Central banks have one important tool at their disposal to raise or lower inflation. It is to adjust the base policy rate, commonly known as the interest rate. Upon prior communication, the central bank will issue a statement regarding the policy rate and provide additional reasons as to why it may maintain or change (lower or increase) the policy rate. Local banks will adjust their savings and lending rates accordingly, making it harder or easier for people to earn money on their savings and for businesses to take out loans and invest in their businesses. I will do it. Monetary tightening is when a central bank significantly raises interest rates. Lowering the base interest rate is called monetary easing.

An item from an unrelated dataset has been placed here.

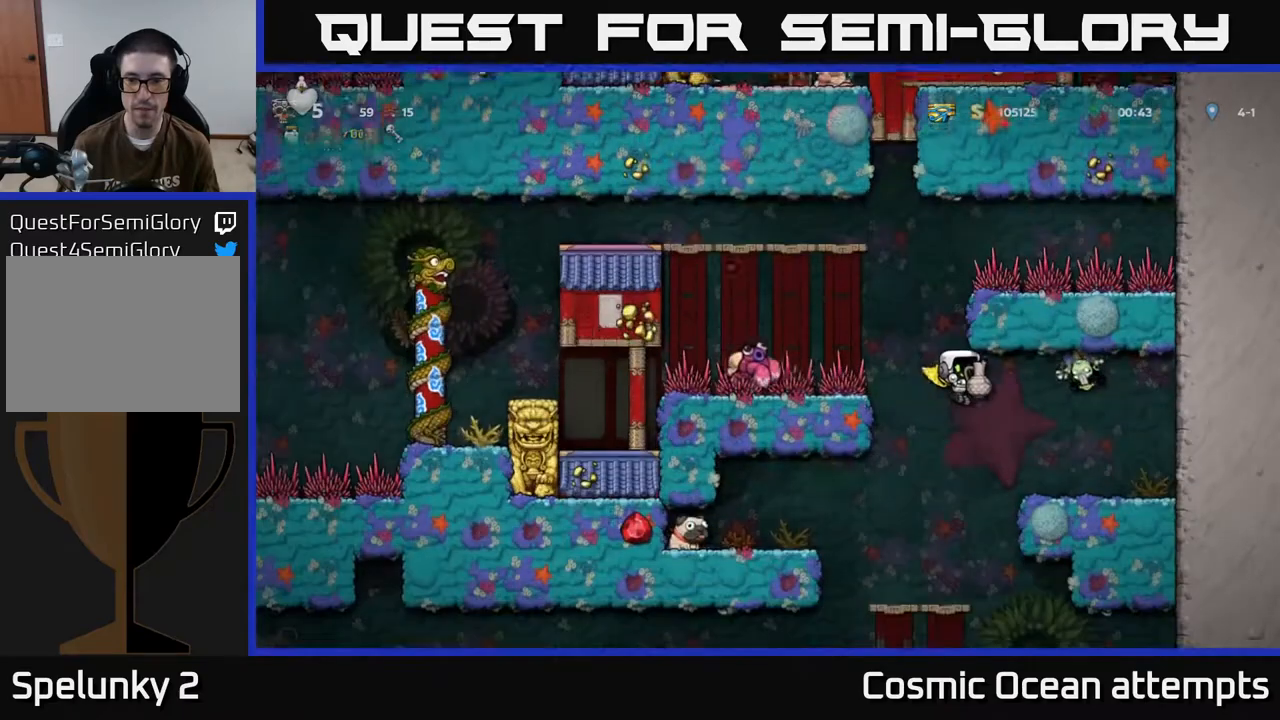
{"buttons": ["A"], "left_stick": "center", "events": [[150, "DPAD_RIGHT", "down"], [167, "X", "down"], [233, "DPAD_RIGHT", "up"], [283, "X", "up"]]}
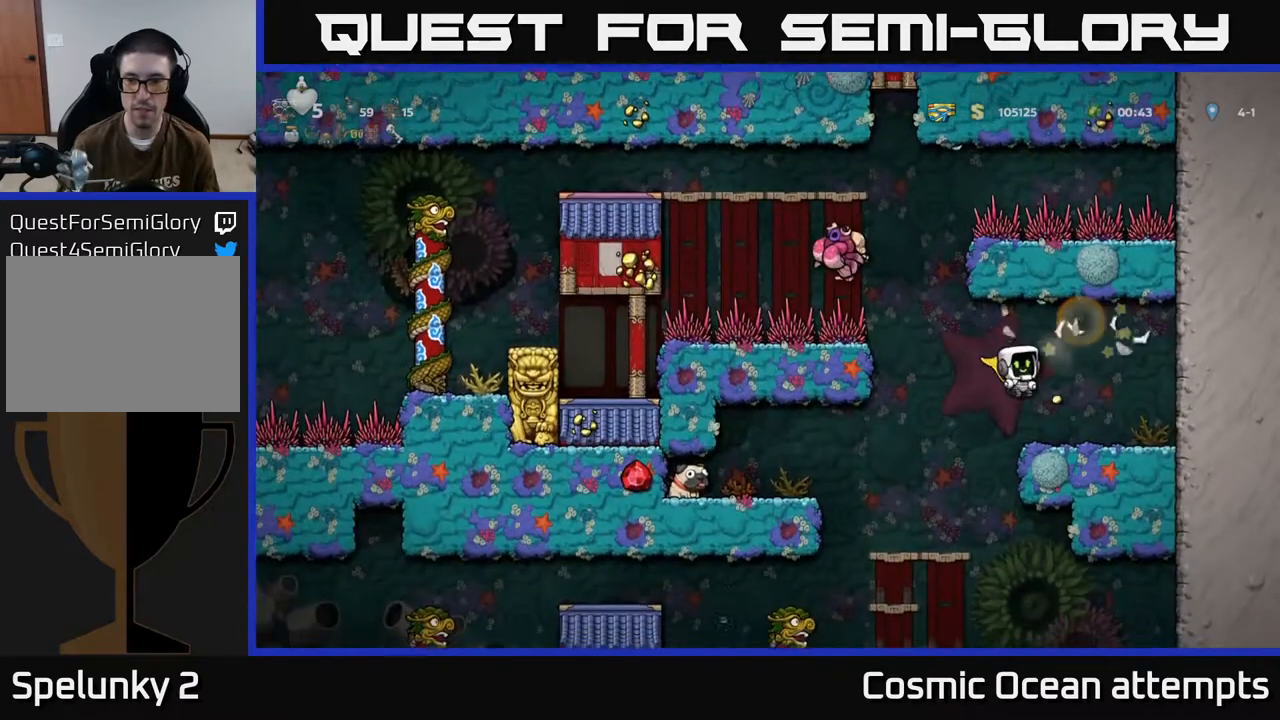
{"buttons": ["DPAD_LEFT"], "left_stick": "center", "events": [[117, "DPAD_RIGHT", "down"], [267, "A", "up"], [317, "DPAD_RIGHT", "up"], [450, "DPAD_LEFT", "down"]]}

Central banks are often politically independent. Members of the central bank policy committee go through a series of panels and hearings before being appointed to the policy committee seat. Each member of the board often has certain beliefs about how the central bank should control inflation and subsequent monetary policy. Doves are members who are happy with inflation slightly above 2% but want a very accommodative monetary policy with low interest rates and low lending to significantly boost the economy. Members who would rather raise interest rates to reward savings and keep a constant eye on inflation are called “hawks'' and will not rest until inflation is at or slightly below 2%.

There is usually a chairperson or president who leads each meeting, and consensus must be built between hawks and doves, with votes split to avoid a 50-50 tie on the pros and cons of the current topic. have the final say in the matter. Policies need to be adjusted. The chair often gives a speech that can be viewed live, conveying the current financial stance and outlook. Central banks seek to promote monetary policy without causing wild fluctuations in interest rates, stocks, and currencies. All members of the central bank are expected to signal their stance on markets ahead of the policy meeting event. Starting several days before the policy meeting, members are prohibited from speaking publicly until new policies are communicated. This is called the blackout period.